As the name suggests, LOCC consists of 2 parts: local (quantum) operations and classical communication. It could be a multi-round process, where the local operations and classical communication are performed once each round. WLoG, we assume that A communicates to B.
For the first part, we simplify the scope of ‘‘local’’ operations to quantum operations performed on a single part of the multipartite quantum system. They can be pure (unitary evolution) or mixed (quantum measurement). They can be in general written in the form:
\[\rho \rightarrow \sum_{i} (M^A_{i}\otimes M^B_{i} \otimes...\otimes M^{A_k}_{i}) \rho (M^A_{i}\otimes M^B_{i} \otimes...\otimes M^{A_k}_{i})^{\dagger},\]where $A, B, …, A_i$ labels the parts of the physical system.
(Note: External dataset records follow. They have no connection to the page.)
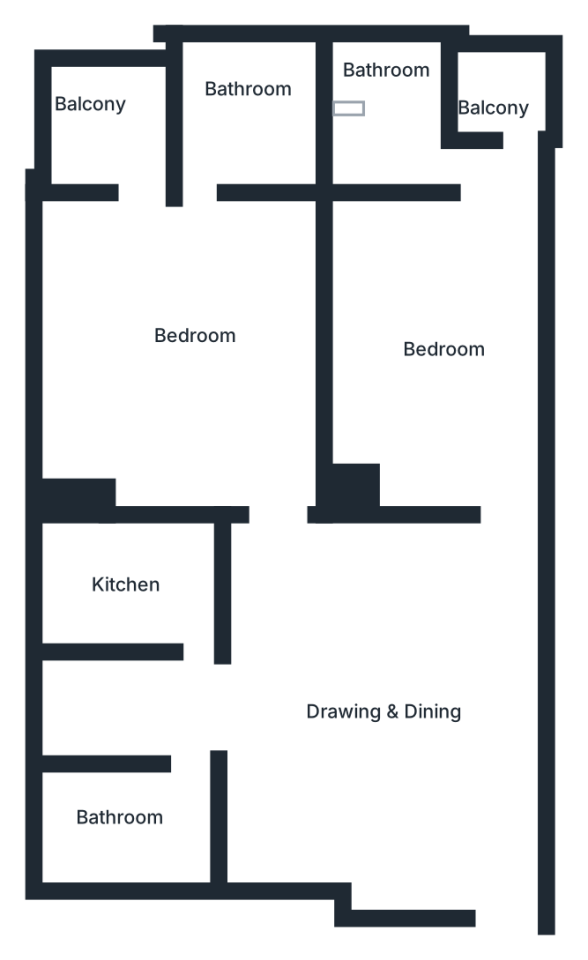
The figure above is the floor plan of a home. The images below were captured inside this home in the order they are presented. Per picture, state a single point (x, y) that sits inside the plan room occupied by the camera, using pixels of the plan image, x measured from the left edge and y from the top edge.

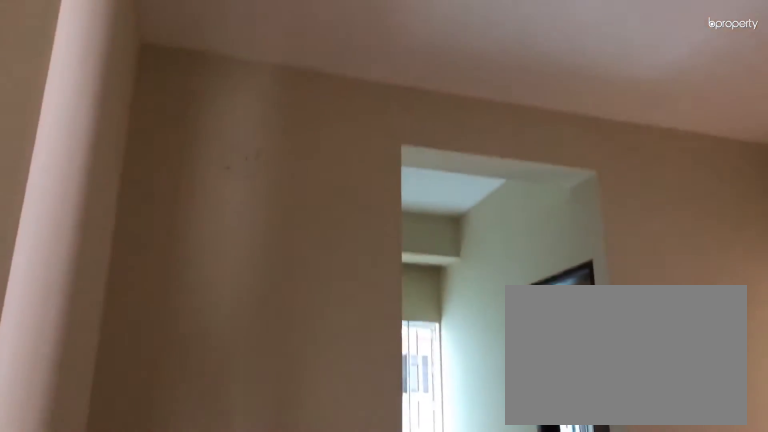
(402, 702)
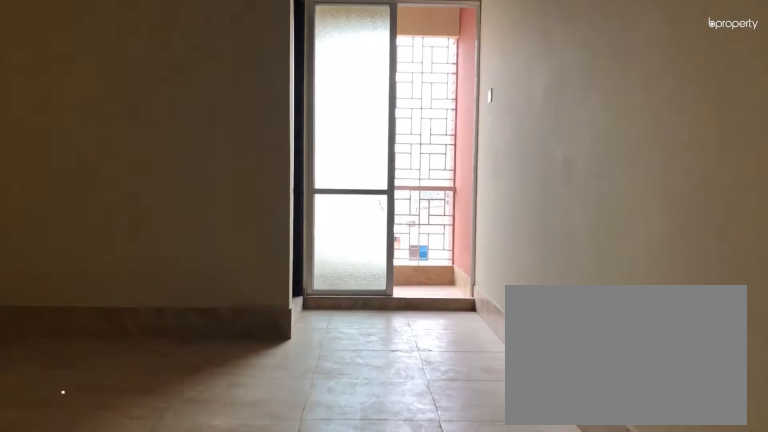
(461, 328)
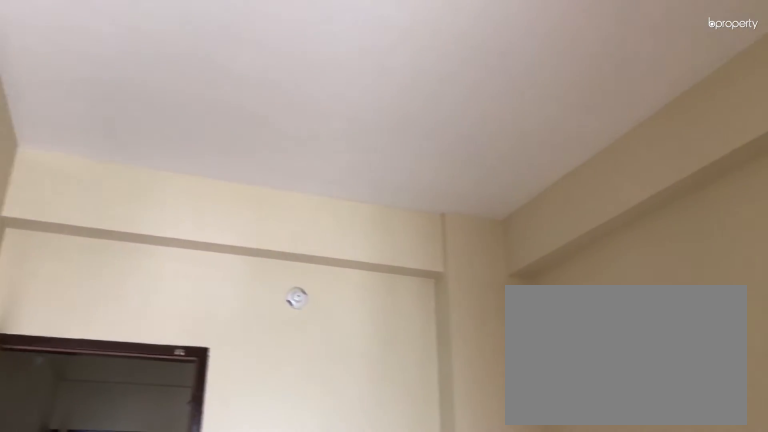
(461, 328)
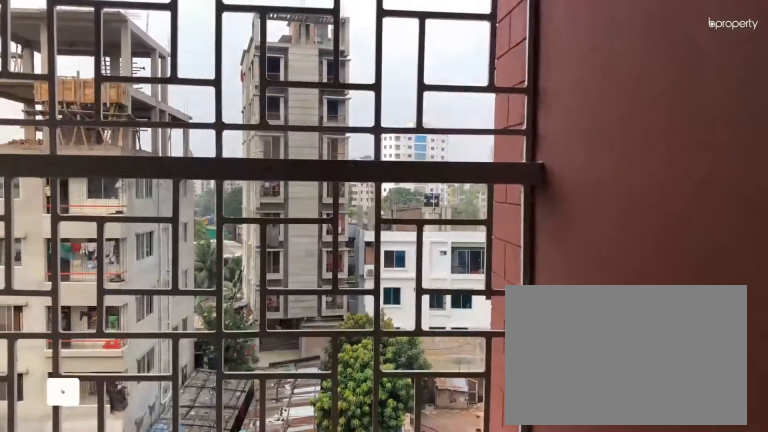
(500, 85)
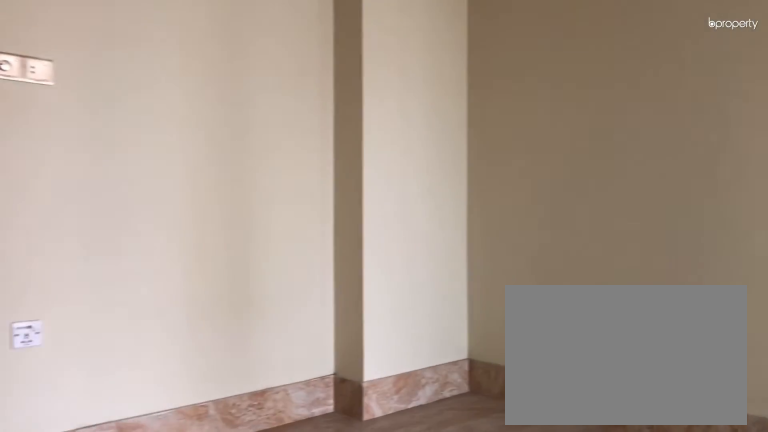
(173, 318)
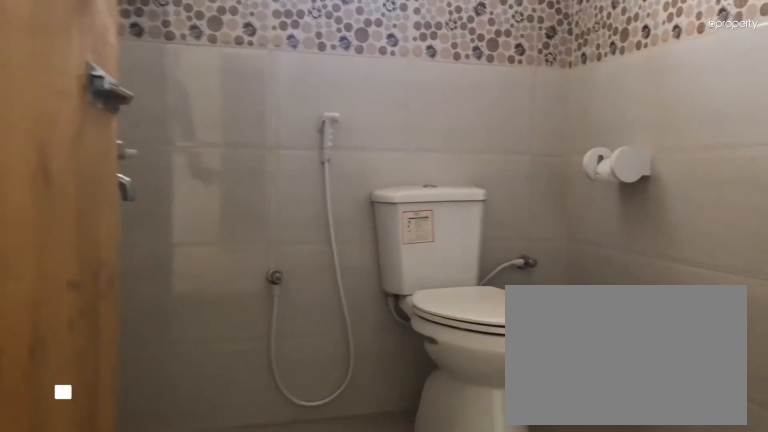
(200, 124)
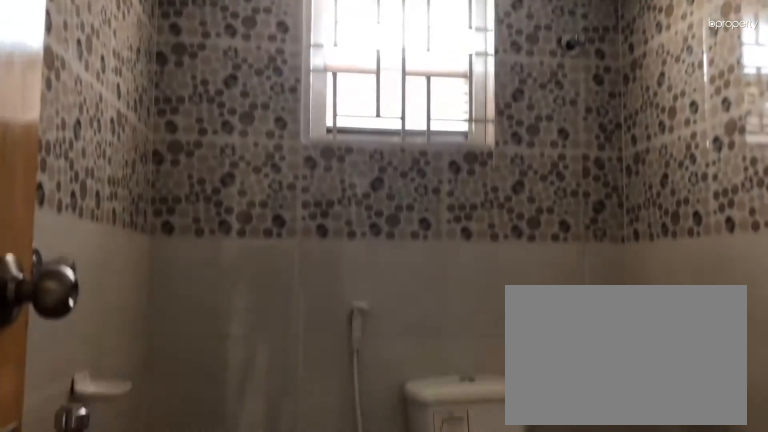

While the quantum operations cannot exceed distance limitation, the classical communication is the method to exchange information between the different parts of the quantum system. However, this doesn’t give much modification on the form of outcome of the quantum state, since the communication from e.g. A to B only conditions the quantum operation on B probabilistically. The form of total operation (only consider A and B) is:
\[\rho \rightarrow \rho'_A = \sum_i M^A_{i} \rho (M^A_{i})^{\dagger} \rightarrow \sum_{j} M^B_{j} (\rho'_A) \rho'_A (M^B_{j} (\rho'_A))^{\dagger},\]and this reduces to the same form as above:
\[\rho \rightarrow \sum_{ij} (M^B_{j,i} \otimes M^A_{i}) \rho [(M^A_{i})^{\dagger} \otimes (M^B_{j,i})^{\dagger}].\]